Si maman la portait peu, uniquement pour les occasions exceptionnelles, elle en faisait grand cas, toutefois, la rendant quasi inestimable à nos yeux. Petite fille, j’en admirais la transparence, la couleur, translucide, son écrin d’or ciselé, quatre pétales d’or finement travaillés, à la fois massifs et délicats : une fleur, épanouie, que maman exhibait à son annulaire lors des « grands jours ». À son décès, mes frères ont décidé de ce que je devais mettre dans ma voiture. J’ai emporté des cartons, sans savoir ce qu’ils contenaient. Surprise, à la maison, j’ai découvert la boîte à bijoux, et ce « trésor » de mon enfance. J’ai envisagé tout récemment de l’offrir à ma sœur aînée pour ses 70 ans. Mais cette dernière n’a pas un attachement particulier aux objets, la valeur affective ne fonctionne pas chez elle comme chez moi : elle revend, transforme, jette. Déposer au musée la photographie de cette bague, c’est déjà la préserver.

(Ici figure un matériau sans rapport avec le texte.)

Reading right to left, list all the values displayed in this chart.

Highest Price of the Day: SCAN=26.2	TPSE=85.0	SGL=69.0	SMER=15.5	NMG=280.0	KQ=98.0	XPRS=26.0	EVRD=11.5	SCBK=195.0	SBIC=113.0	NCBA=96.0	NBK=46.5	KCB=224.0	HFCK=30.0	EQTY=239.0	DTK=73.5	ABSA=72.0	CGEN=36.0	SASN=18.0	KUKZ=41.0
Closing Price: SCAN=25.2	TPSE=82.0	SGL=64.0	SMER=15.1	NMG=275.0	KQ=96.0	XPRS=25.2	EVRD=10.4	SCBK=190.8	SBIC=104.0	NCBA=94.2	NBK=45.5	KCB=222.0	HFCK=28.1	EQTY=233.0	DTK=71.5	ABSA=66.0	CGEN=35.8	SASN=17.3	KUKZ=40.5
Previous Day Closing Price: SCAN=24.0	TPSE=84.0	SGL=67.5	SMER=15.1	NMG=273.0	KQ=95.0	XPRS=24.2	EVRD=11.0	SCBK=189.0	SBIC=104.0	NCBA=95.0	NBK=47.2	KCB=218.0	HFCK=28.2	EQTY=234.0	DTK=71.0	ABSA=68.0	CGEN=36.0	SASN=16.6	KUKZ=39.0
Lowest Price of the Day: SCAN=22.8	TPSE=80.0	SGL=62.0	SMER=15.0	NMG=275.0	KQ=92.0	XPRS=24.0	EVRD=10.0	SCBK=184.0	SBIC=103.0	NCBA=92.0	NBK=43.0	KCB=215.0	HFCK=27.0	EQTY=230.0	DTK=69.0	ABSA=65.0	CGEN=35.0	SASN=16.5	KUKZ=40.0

J’ai aussi rencontré une psychologue, parlé avec elle de l’ambivalence, parfois, de maman, et, par contrecoup, de la mienne. J’ai finalement décidé de conserver cette bague, héritage familial, et même de la porter, parfois, peut-être. Si elle matérialise le deuil, par sa pierre, elle reflète aussi la transmission. Mieux encore : elle offre l’image de la vie, par son ornement végétal, rayonnant, ouvert, lumineux pour l’éternité.

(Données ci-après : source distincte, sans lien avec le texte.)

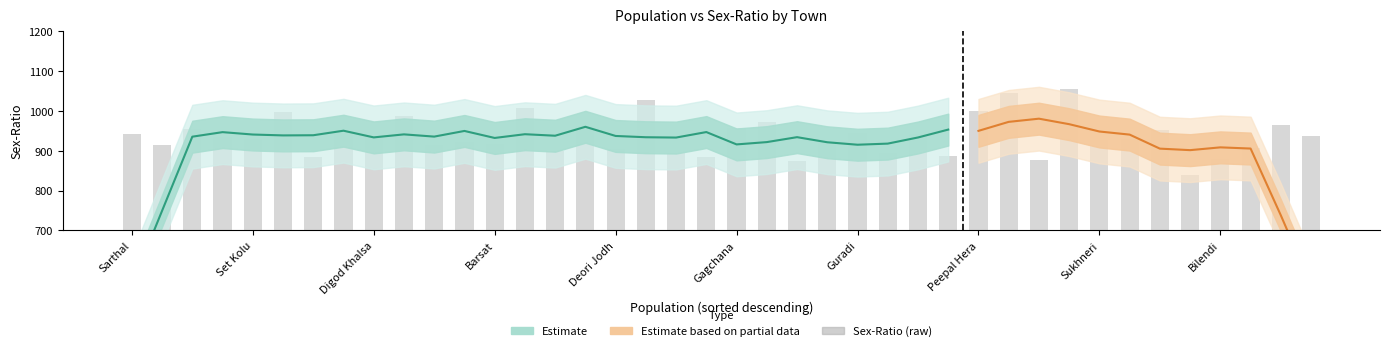

What is the difference between the maximum and minimum values?

217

Anne Poiré Guallino– Dimanche 26 mars 2023

La bague d’évêque

Rien de religieux dans cette fleur d’améthyste aux pétales d’or, surtout pour moi qui suis totalement athée. Néanmoins, maman l’appelait ainsi : sa « bague d’évêque ». Pour elle, si discrète, c’était une trop grosse pierre, ostentatoire, qu’elle n’osait glisser à son annulaire que pour « les très très grandes occasions ». Petite fille, je l’admirais. Trésor irremplaçable, je le convoitais comme un sucre d’orge. Je jouais à l’occasion avec la boîte à bijoux de maman, sortant des chaînes cassées, des médailles mordillées par chacun d’entre nous, les sept enfants, bébés. J’étais sûre que cette splendeur — que je n’osais toucher — jamais ne me reviendrait.

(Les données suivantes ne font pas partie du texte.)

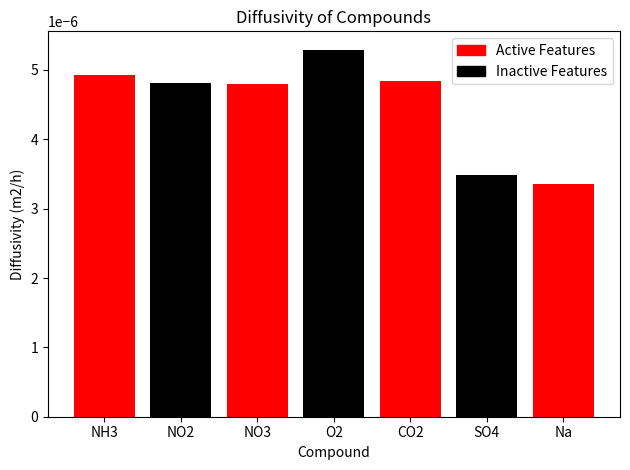

Are the bars horizontal?

No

Comme j’ai été surprise de la retrouver, si minuscule, finalement, réduite à sa simple réalité, loin de mes fantasmes rêveurs. Moi qui porte du pur plastique, coloré, clinquant, grand format, comment ai-je pu m’enthousiasmer pour cet anneau, si classique? Maman en a hérité à la mort de ma grand-mère paternelle, Marguerite Poiré, en décembre 1974. C’était un cadeau de l’une de mes tantes. Thérèse ayant vécu durant des années à Madagascar, ce joyau vient de cette île lointaine. De cette grand-mère me restent peu de souvenirs. Lorsqu’on quittait sa maison, sur le seuil de la porte, elle m’appelait « mon piabiqui », mon petit biquet, en caressant gentiment mes boucles rousses. Dans sa chambre, dont j’ai tout oublié, sur un meuble bas, reposait une main en porcelaine. Cadeau commercial : me revient soudain le nom de cette marque, « Avon », de cosmétique, si éloignée des préoccupations plus spirituelles de notre mère. Sur Internet, j’ai trouvé un tel baguier vintage. Ce porte-bijoux représentait tout sauf notre supposé bon goût familial, et je m’étonne d’avoir gardé en mémoire cet objet populaire, vraiment inélégant, plutôt que le piano sur lequel « la Mamy » avait donné des cours et dont avait également dû jouer mon grand-père, organiste de sa commune.

Curieux, comme cette bague d’évêque me conduit loin de maman, finalement, plus près de la famille Poiré. Lorsque je me renseigne sur ces fameux produits de beauté, je découvre qu’en 1886 le fondateur de cette entreprise s’est lancé dans l’aventure pour mieux vendre… des livres : en parfait commercial, il offrait un flacon de parfum à la rose, inventé par lui, à quiconque dépensait de quoi lire ! En 1939, la société a d’ailleurs changé de nom en hommage à Shakespeare et sa ville natale : Stratford-on-Avon. La littérature, déjà, toujours là. Boucle ainsi bouclée (non celle de mon indomptable chevelure) : l’autre souvenir, de cet héritage, de 1974, ce sont tous ces ouvrages, jaunissant — des bibliothèques entières — arrivés à la maison. Du haut de mes neuf ans, je les ai compulsés, classés, rangésavec délectation. Cet anneau qui n’a rien d’épiscopal, à la lumineuse pierre taillée, à l’or travaillé, ciselé, alchimie merveilleuse, dégage donc pour moi le parfum rieur et chaleureux, furtif, composite, de ma tante, de ma grand-mère, de ma maman… Et des livres aussi.